**SUPPLIED PASSAGE**
>>>>>

Businesses could have six years to bring claims before a court that their trade secrets have been unlawfully acquired, used or disclosed under plans backed by EU ministers.

The Council of Ministers approved extending the maximum limitation period for initiating legal action over the infringement of trade secrets that EU member states could set as one of a number of amendments it has said should be made to European Commission plans for a new Trade Secrets Directive.

The Commission had proposed that businesses should be barred from launching a legal case against alleged infringers if those claims were lodged more than two years after the offence had allegedly taken place.

"Member states shall lay down the rules applicable to limitation periods for substantive claims or bringing actions for the application of the measures, procedures and remedies provided for in this Directive," text backed by the Council of Ministers' Competitiveness Council said. "Those rules shall determine when the limitation period begins to run, the duration of the limitation period and the circumstances under which the limitation period is interrupted or suspended. The duration of the limitation period shall not exceed six years."

In November last year the Commission published a draft Trade Secrets Directive which would introduce new protections for confidential business know-how and other trade secrets.

The Commission's proposals have been broadly supported by the Council of Ministers, which is one of the two law making bodies that must agree on the wording of new EU rules before those laws can take effect. The European Parliament has yet to reach a consensus on the plans.

Under the Commission proposals, which have also been backed by the Council, information would have to be secret, have commercial value because of its secrecy and been the subject of "reasonable steps under the circumstances, by the person lawfully in control of the information, to keep it secret" to qualify for protection. Information would be said to be 'secret' if "it is not, as a body or in the precise configuration and assembly of its components, generally known among or readily accessible to persons within the circles that normally deal with the kind of information in question".

However, the Council has given support to amendments which simplify the rules on when trade secrets would be said to be unlawfully acquired, used or disclosed.

<<<<<

**EXERCISES TO COMPLETE**
**1.** Answer these from the trade secrets passage:
(a) Under the Commission's original proposal, how long after the alleged offence would a claim be too late to lodge?
(b) In which month was the draft Trade Secrets Directive published?
(c) Which body has yet to reach a consensus on the plans?
**2.** Please quote the trade secrets passage from "In November last" to "other trade secrets.".
The entries that come after the trade secrets passage are separate material.

Stored data:
>>>>>

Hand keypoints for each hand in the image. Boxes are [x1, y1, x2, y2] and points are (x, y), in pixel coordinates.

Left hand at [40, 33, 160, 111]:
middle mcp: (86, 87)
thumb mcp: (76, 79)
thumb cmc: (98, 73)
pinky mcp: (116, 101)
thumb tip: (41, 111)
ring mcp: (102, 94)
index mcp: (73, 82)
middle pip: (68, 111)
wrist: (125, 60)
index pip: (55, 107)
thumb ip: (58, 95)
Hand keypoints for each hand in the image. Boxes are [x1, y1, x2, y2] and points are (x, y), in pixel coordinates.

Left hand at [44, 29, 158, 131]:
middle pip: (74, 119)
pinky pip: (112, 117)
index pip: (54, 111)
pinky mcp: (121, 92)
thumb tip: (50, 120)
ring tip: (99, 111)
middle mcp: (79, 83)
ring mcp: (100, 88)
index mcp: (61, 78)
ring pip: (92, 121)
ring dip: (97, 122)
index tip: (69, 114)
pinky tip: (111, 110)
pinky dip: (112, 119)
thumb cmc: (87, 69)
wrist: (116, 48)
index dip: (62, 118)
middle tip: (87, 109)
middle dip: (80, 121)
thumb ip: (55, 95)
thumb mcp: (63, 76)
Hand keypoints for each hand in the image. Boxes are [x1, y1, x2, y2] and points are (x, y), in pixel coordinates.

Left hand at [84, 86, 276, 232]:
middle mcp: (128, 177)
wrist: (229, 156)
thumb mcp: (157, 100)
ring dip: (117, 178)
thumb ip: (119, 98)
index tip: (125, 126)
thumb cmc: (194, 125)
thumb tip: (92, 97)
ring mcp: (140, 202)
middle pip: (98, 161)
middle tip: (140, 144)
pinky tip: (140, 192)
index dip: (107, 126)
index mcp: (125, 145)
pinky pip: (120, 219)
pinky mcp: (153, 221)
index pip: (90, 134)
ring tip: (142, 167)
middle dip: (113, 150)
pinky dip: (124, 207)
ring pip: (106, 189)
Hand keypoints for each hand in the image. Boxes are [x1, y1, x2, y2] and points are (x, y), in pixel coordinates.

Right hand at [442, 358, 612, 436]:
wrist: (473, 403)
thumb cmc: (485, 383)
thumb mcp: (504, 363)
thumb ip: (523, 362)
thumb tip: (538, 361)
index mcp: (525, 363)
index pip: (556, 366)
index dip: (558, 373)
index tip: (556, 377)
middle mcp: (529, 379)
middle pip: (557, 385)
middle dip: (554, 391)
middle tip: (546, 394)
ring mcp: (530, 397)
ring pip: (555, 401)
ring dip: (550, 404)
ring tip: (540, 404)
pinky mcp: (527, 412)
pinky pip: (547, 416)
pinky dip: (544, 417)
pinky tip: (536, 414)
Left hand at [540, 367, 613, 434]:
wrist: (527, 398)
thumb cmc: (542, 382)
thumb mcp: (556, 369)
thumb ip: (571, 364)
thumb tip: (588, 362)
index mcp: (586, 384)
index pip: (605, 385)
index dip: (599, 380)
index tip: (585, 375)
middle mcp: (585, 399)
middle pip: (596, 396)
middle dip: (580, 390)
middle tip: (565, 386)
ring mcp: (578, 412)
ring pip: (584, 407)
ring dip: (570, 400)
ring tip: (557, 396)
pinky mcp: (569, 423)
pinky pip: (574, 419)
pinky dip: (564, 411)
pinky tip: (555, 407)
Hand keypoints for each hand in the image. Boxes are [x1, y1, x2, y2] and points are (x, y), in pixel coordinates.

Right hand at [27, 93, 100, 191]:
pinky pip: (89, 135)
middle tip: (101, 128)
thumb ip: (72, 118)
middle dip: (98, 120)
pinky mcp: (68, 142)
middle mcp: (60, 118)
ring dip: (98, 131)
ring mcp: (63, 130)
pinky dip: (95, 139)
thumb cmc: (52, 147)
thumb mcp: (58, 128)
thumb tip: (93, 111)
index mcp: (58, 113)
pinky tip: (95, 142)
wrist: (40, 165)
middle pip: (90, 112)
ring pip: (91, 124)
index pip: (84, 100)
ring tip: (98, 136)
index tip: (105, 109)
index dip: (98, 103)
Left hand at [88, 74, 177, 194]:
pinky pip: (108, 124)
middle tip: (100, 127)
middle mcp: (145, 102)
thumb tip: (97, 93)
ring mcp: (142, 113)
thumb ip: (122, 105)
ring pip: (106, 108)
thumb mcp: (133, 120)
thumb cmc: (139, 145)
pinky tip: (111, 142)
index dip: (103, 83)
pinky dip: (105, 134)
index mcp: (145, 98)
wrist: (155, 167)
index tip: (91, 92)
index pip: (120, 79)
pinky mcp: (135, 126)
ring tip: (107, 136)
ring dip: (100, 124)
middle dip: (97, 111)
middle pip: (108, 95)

<<<<<
>>>>>

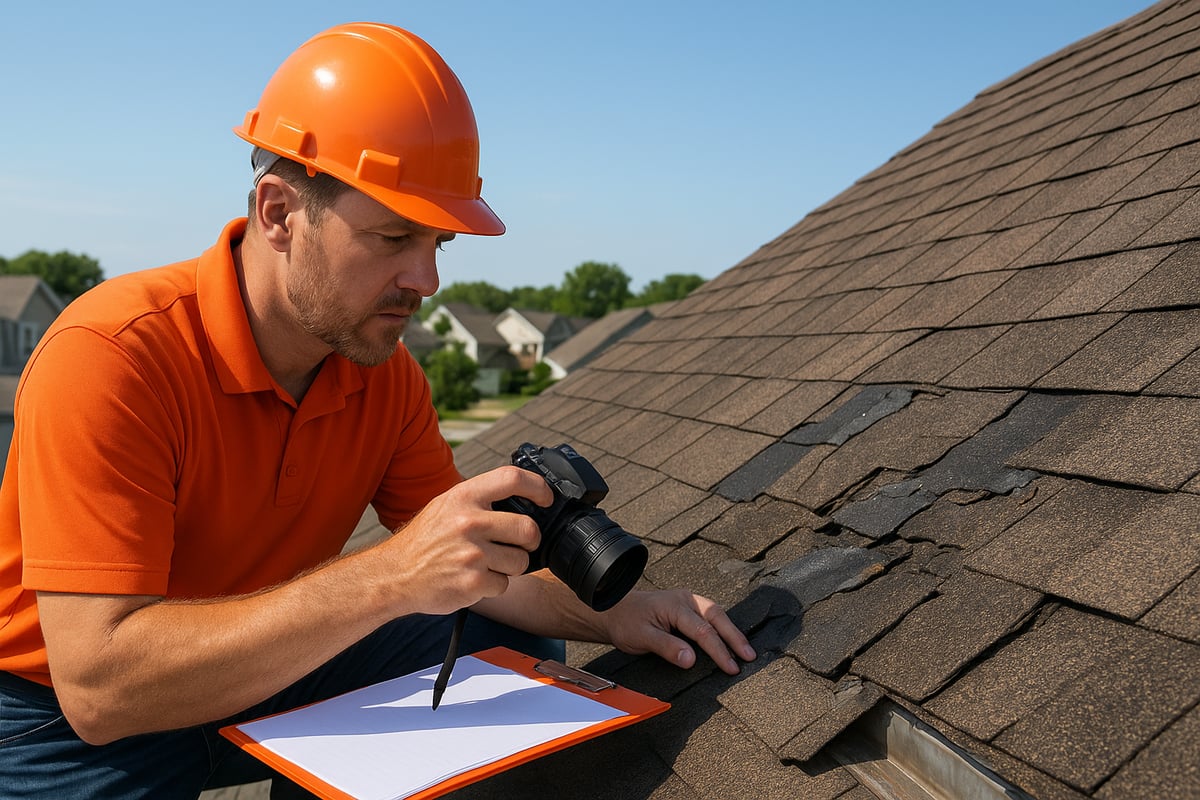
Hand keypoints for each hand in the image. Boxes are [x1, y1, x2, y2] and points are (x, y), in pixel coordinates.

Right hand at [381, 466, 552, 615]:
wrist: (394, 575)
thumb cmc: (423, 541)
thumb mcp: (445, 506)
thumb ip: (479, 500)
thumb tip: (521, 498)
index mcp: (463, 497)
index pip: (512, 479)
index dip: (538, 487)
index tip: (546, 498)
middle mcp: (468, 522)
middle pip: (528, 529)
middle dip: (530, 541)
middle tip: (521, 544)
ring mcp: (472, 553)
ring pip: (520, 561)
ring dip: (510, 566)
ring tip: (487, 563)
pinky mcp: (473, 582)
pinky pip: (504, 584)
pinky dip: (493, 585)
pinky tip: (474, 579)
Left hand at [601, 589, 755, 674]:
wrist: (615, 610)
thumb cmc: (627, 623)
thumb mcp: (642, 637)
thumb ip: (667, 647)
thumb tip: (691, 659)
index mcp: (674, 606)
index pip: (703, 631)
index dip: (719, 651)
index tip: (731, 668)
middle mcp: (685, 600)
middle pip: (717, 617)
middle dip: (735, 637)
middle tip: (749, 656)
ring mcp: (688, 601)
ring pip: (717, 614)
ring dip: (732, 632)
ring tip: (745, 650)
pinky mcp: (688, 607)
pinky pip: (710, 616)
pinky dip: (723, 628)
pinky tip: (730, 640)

<<<<<

**EXERCISE RESULTS**
**1.**
(a) More than two years after the offence had allegedly taken place.
(b) November.
(c) The European Parliament.

**2.**
In November last year the Commission published a draft Trade Secrets Directive which would introduce new protections for confidential business know-how and other trade secrets.